THE TASK: An exact copy of the data is needed, one that excludes all pictures.

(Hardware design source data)
--*--
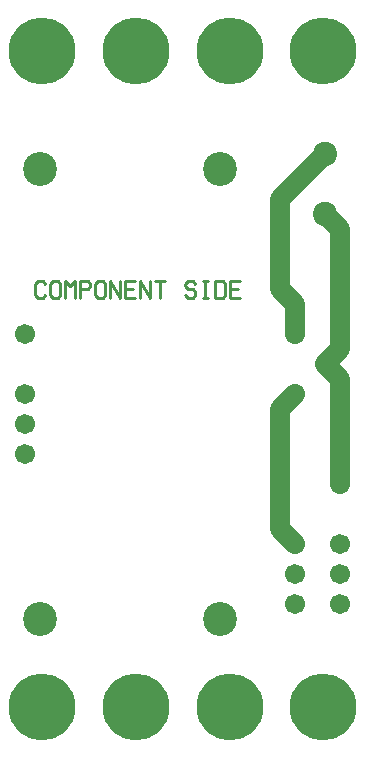
<source format=gtl>
%MOIN*%
%FSLAX25Y25*%
G04 D10 used for Character Trace; *
G04     Circle (OD=.01000) (No hole)*
G04 D11 used for Power Trace; *
G04     Circle (OD=.06700) (No hole)*
G04 D12 used for Signal Trace; *
G04     Circle (OD=.01100) (No hole)*
G04 D13 used for Via; *
G04     Circle (OD=.05800) (Round. Hole ID=.02800)*
G04 D14 used for Component hole; *
G04     Circle (OD=.06500) (Round. Hole ID=.03500)*
G04 D15 used for Component hole; *
G04     Circle (OD=.06700) (Round. Hole ID=.04300)*
G04 D16 used for Component hole; *
G04     Circle (OD=.08100) (Round. Hole ID=.05100)*
G04 D17 used for Component hole; *
G04     Circle (OD=.08900) (Round. Hole ID=.05900)*
G04 D18 used for Component hole; *
G04     Circle (OD=.11300) (Round. Hole ID=.08300)*
G04 D19 used for Component hole; *
G04     Circle (OD=.16000) (Round. Hole ID=.13000)*
G04 D20 used for Component hole; *
G04     Circle (OD=.18300) (Round. Hole ID=.15300)*
G04 D21 used for Component hole; *
G04     Circle (OD=.22291) (Round. Hole ID=.19291)*
%ADD10C,.01000*%
%ADD11C,.06700*%
%ADD12C,.01100*%
%ADD13C,.05800*%
%ADD14C,.06500*%
%ADD15C,.06700*%
%ADD16C,.08100*%
%ADD17C,.08900*%
%ADD18C,.11300*%
%ADD19C,.16000*%
%ADD20C,.18300*%
%ADD21C,.22291*%
%IPPOS*%
%LPD*%
G90*X0Y0D02*D21*X15625Y15625D03*D18*              
X15000Y45000D03*D21*X46875Y15625D03*D18*          
X75000Y45000D03*D21*X78125Y15625D03*D11*          
X100000Y70000D02*X95000Y75000D01*D15*             
X100000Y70000D03*D11*X95000Y75000D02*Y105000D01*  
D14*D03*D11*Y115000D01*X100000Y120000D01*D15*D03* 
X110000Y130000D03*D11*X115000Y125000D01*          
Y105000D01*D14*D03*D11*Y90000D01*D15*D03*         
Y70000D03*X100000Y60000D03*X115000D03*            
X100000Y50000D03*X115000D03*D11*X110000Y130000D02*
X115000Y135000D01*Y155000D01*D14*D03*D11*         
Y175000D01*X110000Y180000D01*D16*D03*D11*         
X95000Y155000D02*Y185000D01*D14*Y155000D03*D11*   
X100000Y150000D01*Y140000D01*D15*D03*D11*         
X95000Y185000D02*X110000Y200000D01*D16*D03*D21*   
X109375Y234375D03*D18*X75000Y195000D03*D21*       
X78125Y234375D03*X46875D03*X15625D03*D18*         
X15000Y195000D03*D10*X16674Y153086D02*            
X15837Y152129D01*X14163D01*X13326Y153086D01*      
Y156914D01*X14163Y157871D01*X15837D01*            
X16674Y156914D01*X21674Y153086D02*                
X20837Y152129D01*X19163D01*X18326Y153086D01*      
Y156914D01*X19163Y157871D01*X20837D01*            
X21674Y156914D01*Y153086D01*X23326Y152129D02*     
Y157871D01*X25000Y155957D01*X26674Y157871D01*     
Y152129D01*X28326D02*Y157871D01*X30837D01*        
X31674Y156914D01*Y155957D01*X30837Y155000D01*     
X28326D01*X36674Y153086D02*X35837Y152129D01*      
X34163D01*X33326Y153086D01*Y156914D01*            
X34163Y157871D01*X35837D01*X36674Y156914D01*      
Y153086D01*X38326Y152129D02*Y157871D01*           
X41674Y152129D01*Y157871D01*X46674Y152129D02*     
X43326D01*Y157871D01*X46674D01*X43326Y155000D02*  
X45837D01*X48326Y152129D02*Y157871D01*            
X51674Y152129D01*Y157871D01*X55000Y152129D02*     
Y157871D01*X53326D02*X56674D01*X66674Y156914D02*  
X65837Y157871D01*X64163D01*X63326Y156914D01*      
Y155957D01*X64163Y155000D01*X65837D01*            
X66674Y154043D01*Y153086D01*X65837Y152129D01*     
X64163D01*X63326Y153086D01*X70000Y152129D02*      
Y157871D01*X69163Y152129D02*X70837D01*            
X69163Y157871D02*X70837D01*X73326Y152129D02*      
Y157871D01*X75837D01*X76674Y156914D01*Y153086D01* 
X75837Y152129D01*X73326D01*X81674D02*X78326D01*   
Y157871D01*X81674D01*X78326Y155000D02*X80837D01*  
D15*X10000Y100000D03*Y140000D03*Y120000D03*       
Y110000D03*D21*X109375Y15625D03*M02*              

</source>
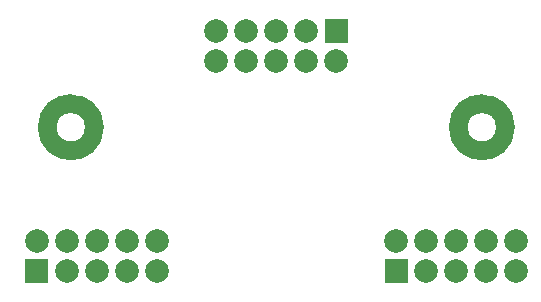
<source format=gts>
G04 Layer: TopSolderMaskLayer*
G04 EasyEDA v6.3.53, 2020-06-10T14:59:09+08:00*
G04 3b83d2e84b6f494eacd4771d3d7b0d36,fed530592efb474aaabf7115e2e2b964,10*
G04 Gerber Generator version 0.2*
G04 Scale: 100 percent, Rotated: No, Reflected: No *
G04 Dimensions in millimeters *
G04 leading zeros omitted , absolute positions ,3 integer and 3 decimal *
%FSLAX33Y33*%
%MOMM*%
G90*
G71D02*

%ADD18C,1.599997*%
%ADD19C,2.003196*%

%LPD*%
G54D19*
G01X19423Y20049D03*
G01X19423Y22589D03*
G01X21963Y20049D03*
G01X21963Y22589D03*
G01X24503Y20049D03*
G01X24503Y22589D03*
G01X27043Y20049D03*
G01X27043Y22589D03*
G01X29583Y20049D03*
G36*
G01X28582Y21587D02*
G01X28582Y23591D01*
G01X30586Y23591D01*
G01X30586Y21587D01*
G01X28582Y21587D01*
G37*
G01X44823Y4785D03*
G01X44823Y2245D03*
G01X42283Y4785D03*
G01X42283Y2245D03*
G01X39743Y4785D03*
G01X39743Y2245D03*
G01X37203Y4785D03*
G01X37203Y2245D03*
G01X34663Y4785D03*
G36*
G01X33662Y1244D02*
G01X33662Y3246D01*
G01X35666Y3246D01*
G01X35666Y1244D01*
G01X33662Y1244D01*
G37*
G01X14354Y4785D03*
G01X14354Y2245D03*
G01X11814Y4785D03*
G01X11814Y2245D03*
G01X9274Y4785D03*
G01X9274Y2245D03*
G01X6734Y4785D03*
G01X6734Y2245D03*
G01X4194Y4785D03*
G36*
G01X3192Y1244D02*
G01X3192Y3246D01*
G01X5196Y3246D01*
G01X5196Y1244D01*
G01X3192Y1244D01*
G37*
G54D18*
G75*
G01X9091Y14430D02*
G03X9091Y14430I-2000J0D01*
G01*
G75*
G01X43891Y14430D02*
G03X43891Y14430I-2000J0D01*
G01*
M00*
M02*

</source>
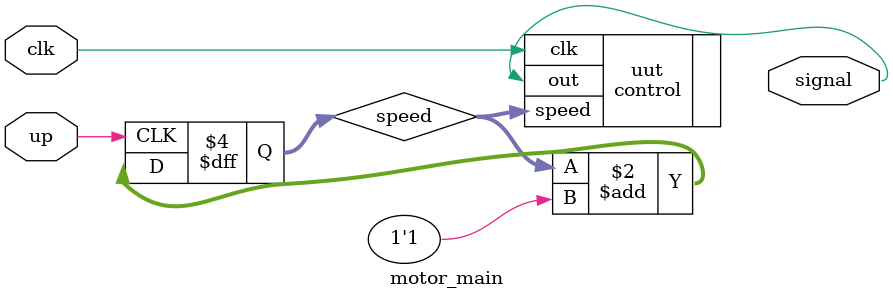
<source format=v>
module motor_main(clk,up,signal);
    input clk;
    input up;
    output signal;
    reg [2:0] speed;
    initial begin
        speed = 3'b0;
    end    

    always @(posedge up)begin
        speed <= speed + 1'd1;
    end 
    
    control uut(
        .clk(clk),
        .speed(speed),
        .out(signal)
    );
endmodule





</source>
--*--
TASK ANSWER:
<source format=gtl>
%MOIN*%
%FSLAX25Y25*%
G04 D10 used for Character Trace; *
G04     Circle (OD=.01000) (No hole)*
G04 D11 used for Power Trace; *
G04     Circle (OD=.06700) (No hole)*
G04 D12 used for Signal Trace; *
G04     Circle (OD=.01100) (No hole)*
G04 D13 used for Via; *
G04     Circle (OD=.05800) (Round. Hole ID=.02800)*
G04 D14 used for Component hole; *
G04     Circle (OD=.06500) (Round. Hole ID=.03500)*
G04 D15 used for Component hole; *
G04     Circle (OD=.06700) (Round. Hole ID=.04300)*
G04 D16 used for Component hole; *
G04     Circle (OD=.08100) (Round. Hole ID=.05100)*
G04 D17 used for Component hole; *
G04     Circle (OD=.08900) (Round. Hole ID=.05900)*
G04 D18 used for Component hole; *
G04     Circle (OD=.11300) (Round. Hole ID=.08300)*
G04 D19 used for Component hole; *
G04     Circle (OD=.16000) (Round. Hole ID=.13000)*
G04 D20 used for Component hole; *
G04     Circle (OD=.18300) (Round. Hole ID=.15300)*
G04 D21 used for Component hole; *
G04     Circle (OD=.22291) (Round. Hole ID=.19291)*
%ADD10C,.01000*%
%ADD11C,.06700*%
%ADD12C,.01100*%
%ADD13C,.05800*%
%ADD14C,.06500*%
%ADD15C,.06700*%
%ADD16C,.08100*%
%ADD17C,.08900*%
%ADD18C,.11300*%
%ADD19C,.16000*%
%ADD20C,.18300*%
%ADD21C,.22291*%
%IPPOS*%
%LPD*%
G90*X0Y0D02*D21*X15625Y15625D03*D18*              
X15000Y45000D03*D21*X46875Y15625D03*D18*          
X75000Y45000D03*D21*X78125Y15625D03*D11*          
X100000Y70000D02*X95000Y75000D01*D15*             
X100000Y70000D03*D11*X95000Y75000D02*Y105000D01*  
D14*D03*D11*Y115000D01*X100000Y120000D01*D15*D03* 
X110000Y130000D03*D11*X115000Y125000D01*          
Y105000D01*D14*D03*D11*Y90000D01*D15*D03*         
Y70000D03*X100000Y60000D03*X115000D03*            
X100000Y50000D03*X115000D03*D11*X110000Y130000D02*
X115000Y135000D01*Y155000D01*D14*D03*D11*         
Y175000D01*X110000Y180000D01*D16*D03*D11*         
X95000Y155000D02*Y185000D01*D14*Y155000D03*D11*   
X100000Y150000D01*Y140000D01*D15*D03*D11*         
X95000Y185000D02*X110000Y200000D01*D16*D03*D21*   
X109375Y234375D03*D18*X75000Y195000D03*D21*       
X78125Y234375D03*X46875D03*X15625D03*D18*         
X15000Y195000D03*D10*X16674Y153086D02*            
X15837Y152129D01*X14163D01*X13326Y153086D01*      
Y156914D01*X14163Y157871D01*X15837D01*            
X16674Y156914D01*X21674Y153086D02*                
X20837Y152129D01*X19163D01*X18326Y153086D01*      
Y156914D01*X19163Y157871D01*X20837D01*            
X21674Y156914D01*Y153086D01*X23326Y152129D02*     
Y157871D01*X25000Y155957D01*X26674Y157871D01*     
Y152129D01*X28326D02*Y157871D01*X30837D01*        
X31674Y156914D01*Y155957D01*X30837Y155000D01*     
X28326D01*X36674Y153086D02*X35837Y152129D01*      
X34163D01*X33326Y153086D01*Y156914D01*            
X34163Y157871D01*X35837D01*X36674Y156914D01*      
Y153086D01*X38326Y152129D02*Y157871D01*           
X41674Y152129D01*Y157871D01*X46674Y152129D02*     
X43326D01*Y157871D01*X46674D01*X43326Y155000D02*  
X45837D01*X48326Y152129D02*Y157871D01*            
X51674Y152129D01*Y157871D01*X55000Y152129D02*     
Y157871D01*X53326D02*X56674D01*X66674Y156914D02*  
X65837Y157871D01*X64163D01*X63326Y156914D01*      
Y155957D01*X64163Y155000D01*X65837D01*            
X66674Y154043D01*Y153086D01*X65837Y152129D01*     
X64163D01*X63326Y153086D01*X70000Y152129D02*      
Y157871D01*X69163Y152129D02*X70837D01*            
X69163Y157871D02*X70837D01*X73326Y152129D02*      
Y157871D01*X75837D01*X76674Y156914D01*Y153086D01* 
X75837Y152129D01*X73326D01*X81674D02*X78326D01*   
Y157871D01*X81674D01*X78326Y155000D02*X80837D01*  
D15*X10000Y100000D03*Y140000D03*Y120000D03*       
Y110000D03*D21*X109375Y15625D03*M02*              

</source>
<source format=gts>
G04 Layer: TopSolderMaskLayer*
G04 EasyEDA v6.3.53, 2020-06-10T14:59:09+08:00*
G04 3b83d2e84b6f494eacd4771d3d7b0d36,fed530592efb474aaabf7115e2e2b964,10*
G04 Gerber Generator version 0.2*
G04 Scale: 100 percent, Rotated: No, Reflected: No *
G04 Dimensions in millimeters *
G04 leading zeros omitted , absolute positions ,3 integer and 3 decimal *
%FSLAX33Y33*%
%MOMM*%
G90*
G71D02*

%ADD18C,1.599997*%
%ADD19C,2.003196*%

%LPD*%
G54D19*
G01X19423Y20049D03*
G01X19423Y22589D03*
G01X21963Y20049D03*
G01X21963Y22589D03*
G01X24503Y20049D03*
G01X24503Y22589D03*
G01X27043Y20049D03*
G01X27043Y22589D03*
G01X29583Y20049D03*
G36*
G01X28582Y21587D02*
G01X28582Y23591D01*
G01X30586Y23591D01*
G01X30586Y21587D01*
G01X28582Y21587D01*
G37*
G01X44823Y4785D03*
G01X44823Y2245D03*
G01X42283Y4785D03*
G01X42283Y2245D03*
G01X39743Y4785D03*
G01X39743Y2245D03*
G01X37203Y4785D03*
G01X37203Y2245D03*
G01X34663Y4785D03*
G36*
G01X33662Y1244D02*
G01X33662Y3246D01*
G01X35666Y3246D01*
G01X35666Y1244D01*
G01X33662Y1244D01*
G37*
G01X14354Y4785D03*
G01X14354Y2245D03*
G01X11814Y4785D03*
G01X11814Y2245D03*
G01X9274Y4785D03*
G01X9274Y2245D03*
G01X6734Y4785D03*
G01X6734Y2245D03*
G01X4194Y4785D03*
G36*
G01X3192Y1244D02*
G01X3192Y3246D01*
G01X5196Y3246D01*
G01X5196Y1244D01*
G01X3192Y1244D01*
G37*
G54D18*
G75*
G01X9091Y14430D02*
G03X9091Y14430I-2000J0D01*
G01*
G75*
G01X43891Y14430D02*
G03X43891Y14430I-2000J0D01*
G01*
M00*
M02*

</source>
<source format=v>
module motor_main(clk,up,signal);
    input clk;
    input up;
    output signal;
    reg [2:0] speed;
    initial begin
        speed = 3'b0;
    end    

    always @(posedge up)begin
        speed <= speed + 1'd1;
    end 
    
    control uut(
        .clk(clk),
        .speed(speed),
        .out(signal)
    );
endmodule





</source>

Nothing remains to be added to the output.